On Wednesday, the domain registrar and web hosting company GoDaddy, was hit by a security breach that allowed hackers access to more than 1 million email addresses.
These email addresses were from accounts associated with the company’s managed WordPress users, according to a disclosure filed on Monday.
The hackers not only had access to these email addresses but could also see the original WordPress admin passwords set by GoDaddy’s provisioning system. They could also see credentials for sFTP systems and active users private databases.
The company also says that some customers had their private SSL keys exposed, which are responsible for proving that a website is who it says it is (powering the little lock icon you often see in your browser’s address bar).

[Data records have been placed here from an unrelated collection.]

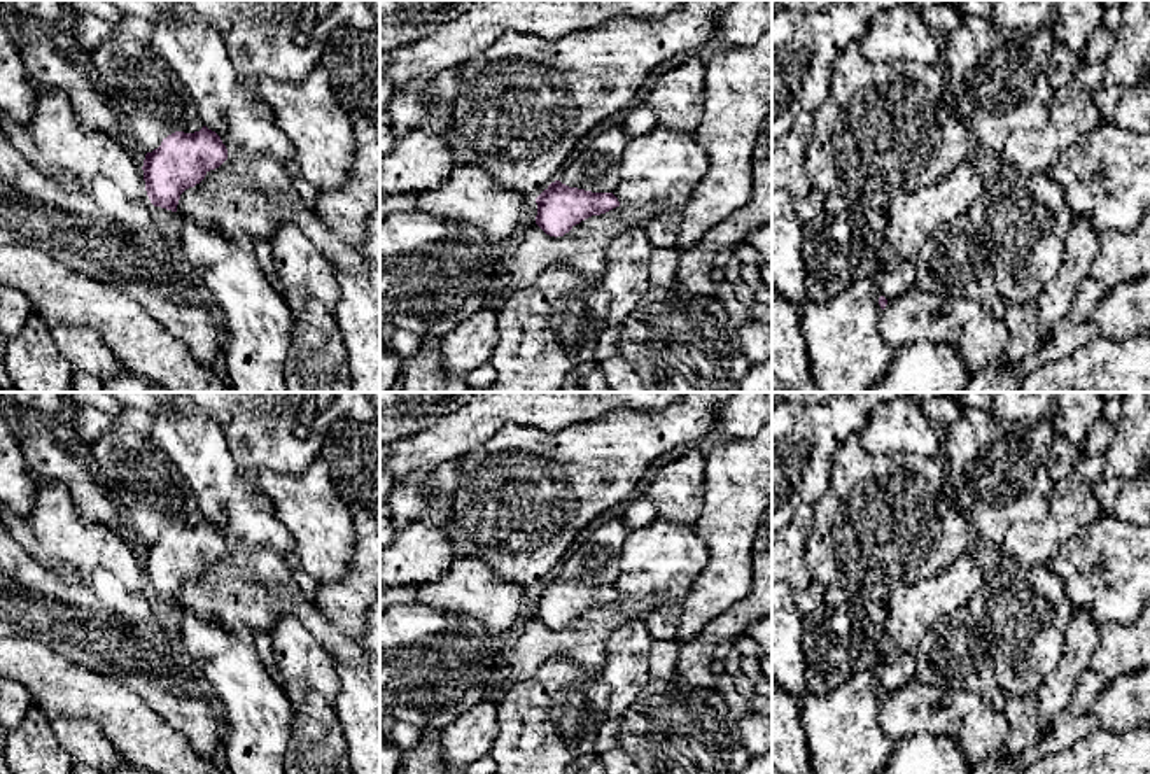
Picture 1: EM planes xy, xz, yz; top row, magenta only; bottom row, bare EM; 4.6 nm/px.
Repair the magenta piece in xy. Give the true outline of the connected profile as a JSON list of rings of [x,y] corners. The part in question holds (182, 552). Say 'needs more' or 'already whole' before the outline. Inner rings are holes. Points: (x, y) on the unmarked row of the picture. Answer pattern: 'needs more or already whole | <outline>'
already whole | [[[203,518],[200,524],[175,524],[145,546],[145,583],[154,599],[177,604],[180,587],[200,576],[210,562],[228,552],[221,529]]]

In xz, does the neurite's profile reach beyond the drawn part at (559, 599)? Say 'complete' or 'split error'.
complete

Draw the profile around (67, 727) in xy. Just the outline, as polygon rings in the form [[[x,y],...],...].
[[[91,718],[53,720],[56,739],[74,765],[89,765],[102,774],[117,769],[126,758]]]

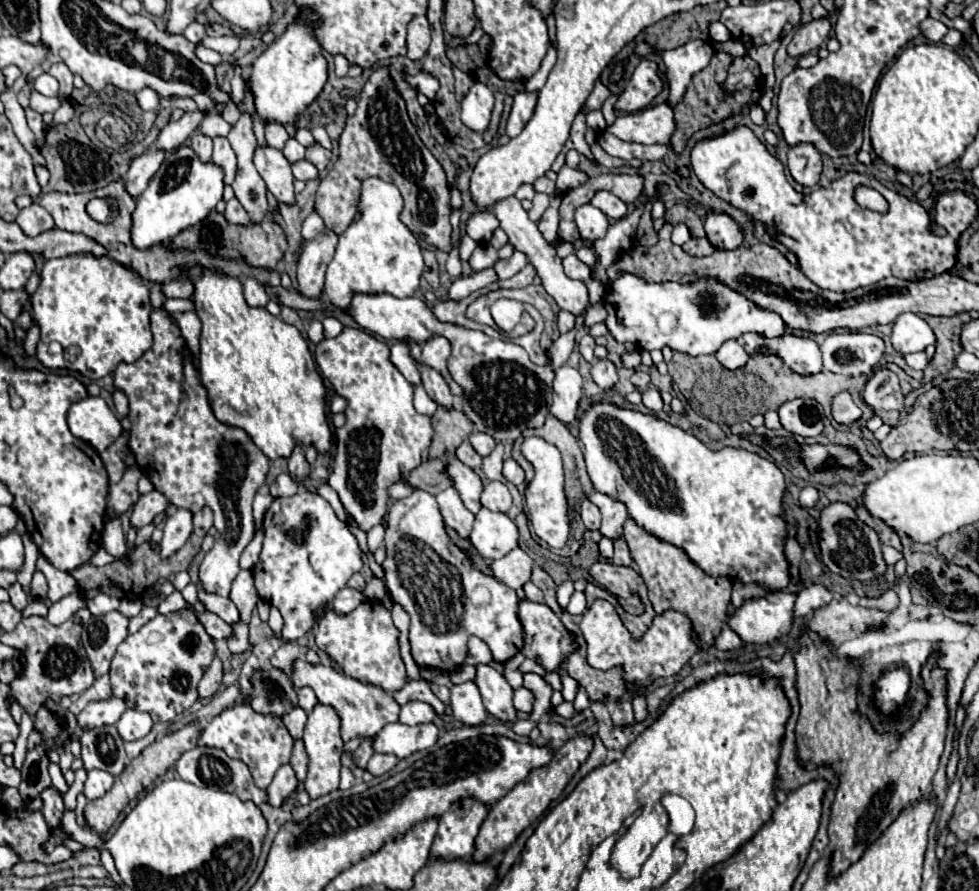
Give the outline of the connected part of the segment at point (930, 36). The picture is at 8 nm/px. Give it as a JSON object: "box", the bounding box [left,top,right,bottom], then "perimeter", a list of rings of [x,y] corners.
{"box":[920,17,948,43],"perimeter":[[[926,17],[926,19],[920,23],[920,31],[922,31],[922,35],[924,35],[928,41],[940,43],[942,37],[948,33],[948,27],[946,27],[944,23],[932,19],[932,17]]]}

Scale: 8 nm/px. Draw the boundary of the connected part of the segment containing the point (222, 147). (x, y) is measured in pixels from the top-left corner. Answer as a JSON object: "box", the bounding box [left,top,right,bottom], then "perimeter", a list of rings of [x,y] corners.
{"box":[212,137,236,183],"perimeter":[[[214,137],[214,155],[212,161],[220,167],[224,167],[224,183],[232,183],[236,175],[236,153],[232,151],[232,145],[226,137]]]}

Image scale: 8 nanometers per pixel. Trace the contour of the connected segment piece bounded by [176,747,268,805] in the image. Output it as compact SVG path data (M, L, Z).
M196 747L196 749L190 749L190 751L182 753L182 757L178 759L176 771L178 771L178 775L180 775L184 781L194 783L194 785L198 785L198 787L206 785L206 787L214 787L214 789L220 789L220 791L236 793L240 799L250 799L250 801L254 801L256 805L268 803L266 791L264 791L264 789L258 789L258 787L254 785L248 767L246 767L240 759L228 757L222 749L212 749L212 747Z

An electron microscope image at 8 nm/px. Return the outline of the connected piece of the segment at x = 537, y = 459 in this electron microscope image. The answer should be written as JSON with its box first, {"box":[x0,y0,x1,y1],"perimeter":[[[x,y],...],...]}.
{"box":[520,437,566,547],"perimeter":[[[526,437],[520,451],[532,463],[535,470],[534,481],[526,487],[526,503],[528,503],[534,533],[550,547],[564,547],[566,511],[564,511],[564,473],[562,473],[561,454],[554,445],[540,437]]]}

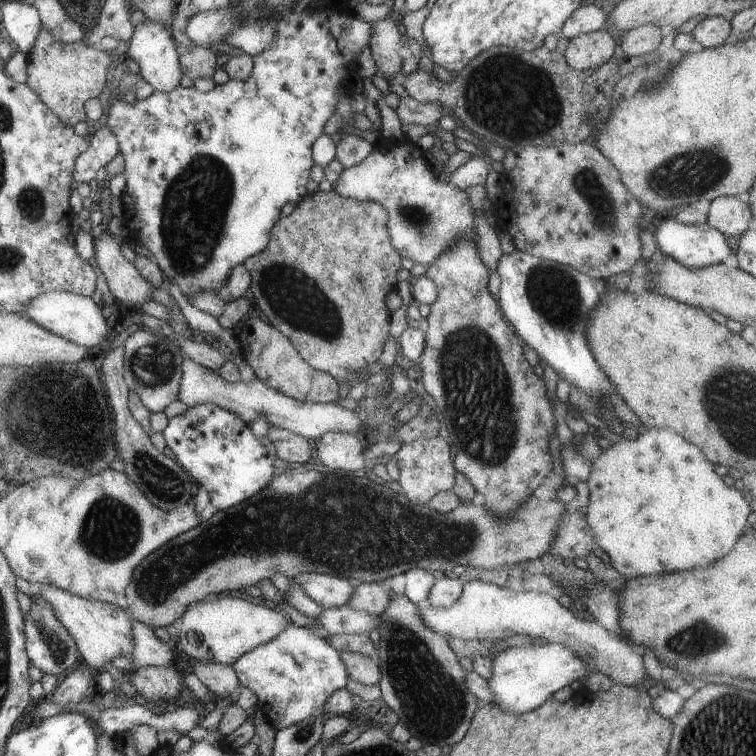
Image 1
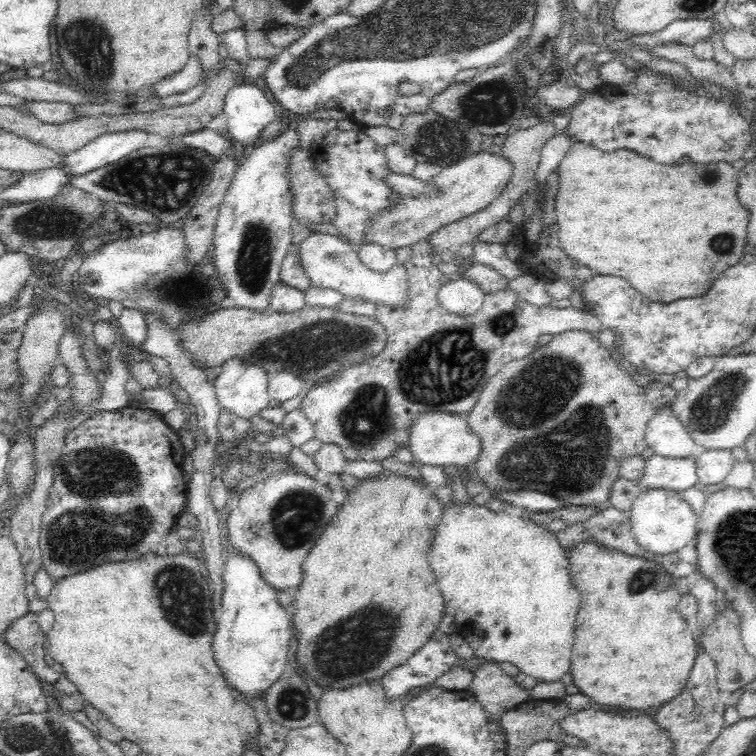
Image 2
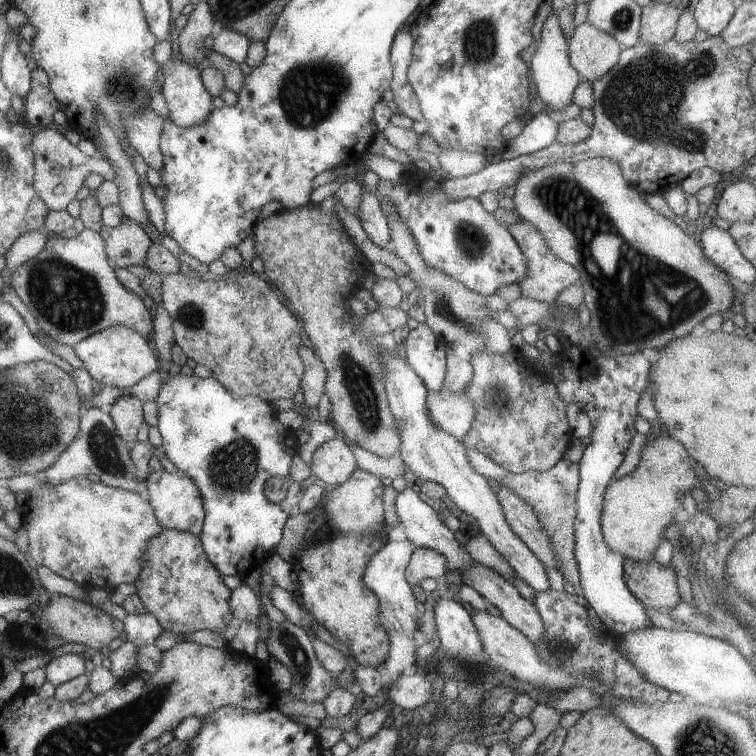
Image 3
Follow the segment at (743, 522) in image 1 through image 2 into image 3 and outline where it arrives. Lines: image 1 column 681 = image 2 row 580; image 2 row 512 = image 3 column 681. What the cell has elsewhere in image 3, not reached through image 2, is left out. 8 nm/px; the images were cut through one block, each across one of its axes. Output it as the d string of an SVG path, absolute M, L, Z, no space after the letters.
M654 436L644 448L640 458L640 464L626 476L608 482L604 490L604 503L602 504L601 524L603 538L606 544L612 548L612 552L622 554L624 559L632 558L636 562L648 563L648 560L655 558L654 552L660 544L665 531L673 522L679 521L684 517L680 496L683 493L695 493L697 474L692 470L691 455L686 448L670 436Z

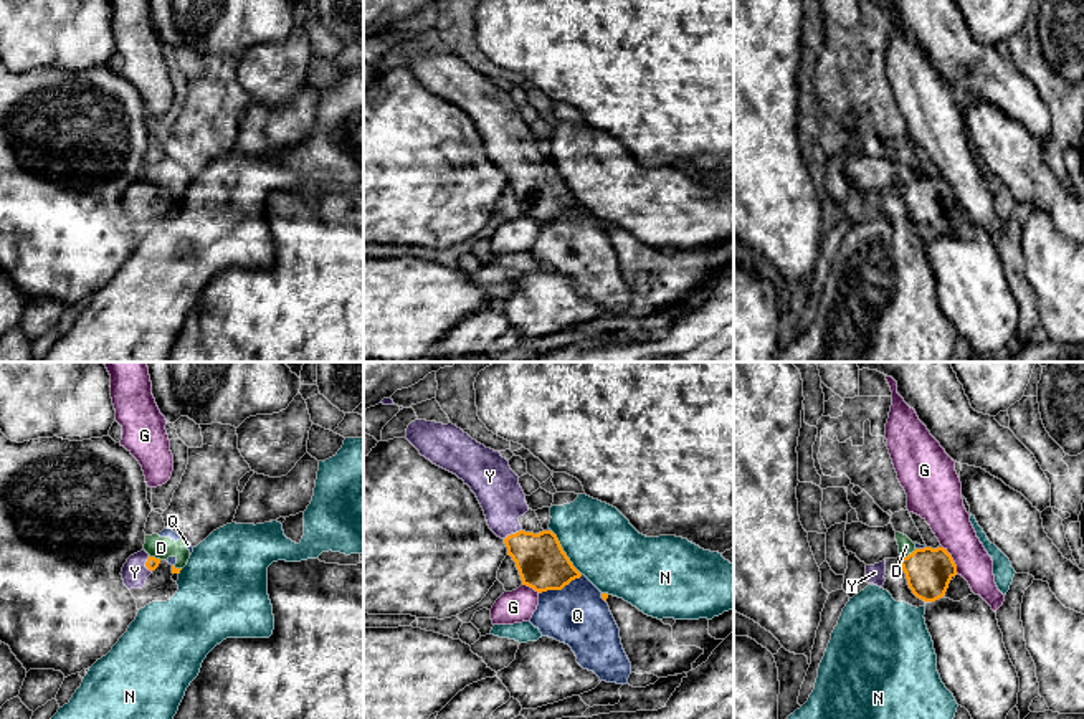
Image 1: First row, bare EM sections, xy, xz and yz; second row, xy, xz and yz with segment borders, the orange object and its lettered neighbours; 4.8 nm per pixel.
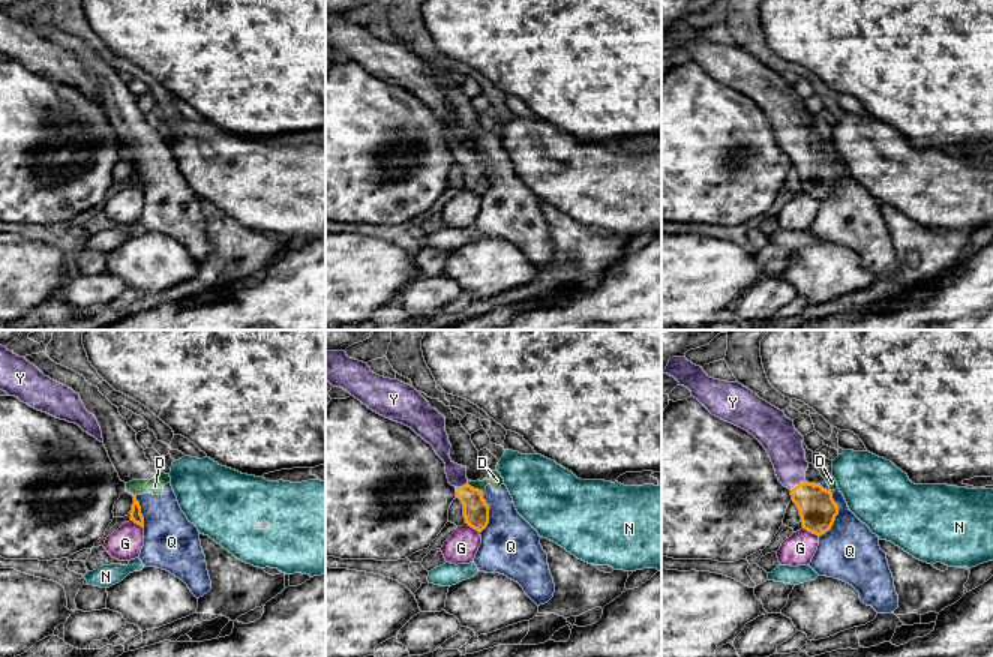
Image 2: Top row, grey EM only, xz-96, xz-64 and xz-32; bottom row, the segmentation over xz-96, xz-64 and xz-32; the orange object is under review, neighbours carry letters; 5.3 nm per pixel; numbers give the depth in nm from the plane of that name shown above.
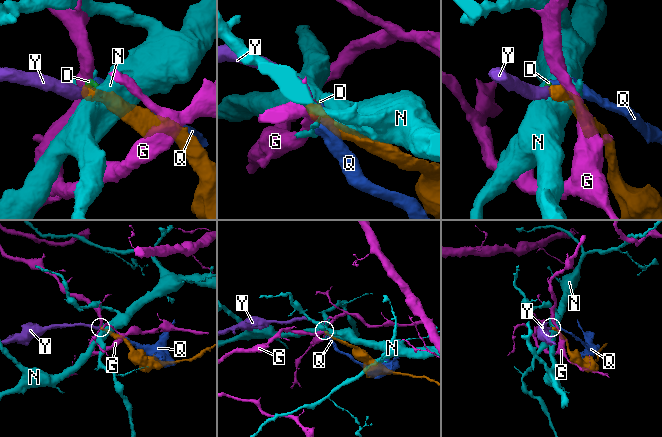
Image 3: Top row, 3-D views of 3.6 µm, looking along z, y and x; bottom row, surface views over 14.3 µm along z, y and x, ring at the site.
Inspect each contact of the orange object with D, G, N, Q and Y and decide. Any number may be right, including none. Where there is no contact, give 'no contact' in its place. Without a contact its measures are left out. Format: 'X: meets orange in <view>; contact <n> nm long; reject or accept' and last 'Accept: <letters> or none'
D: meets orange in yz; contact 90 nm long; reject
G: meets orange in yz; contact 150 nm long; reject
N: meets orange in xz; contact 280 nm long; reject
Q: meets orange in xz; contact 240 nm long; reject
Y: meets orange in xz; contact 100 nm long; accept
Accept: Y

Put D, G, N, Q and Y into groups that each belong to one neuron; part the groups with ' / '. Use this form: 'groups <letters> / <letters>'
groups D Q / G / N / Y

According to GoDaddy, this hack was done in early September when hackers used a compromised password to gain access to a new provisioning system. A provisioning system works to set up and automatically configure new sites when customers create them.
GoDaddy immediately locked the attacker out, contacted law investigation and began their own investigation when they noticed the intrusion on November 17th. They are seeking to mitigate the attack by regenerating needed security certificates and resetting affected passwords. They have also been contacting all customers impacted with details of this.
Like many other incidents with both small and large companies, social engineering was the cause of this attack. Maintaining proper password practice remains more critical now than ever, as weak passwords, like in this situation, remain one of the biggest causes of a security breach.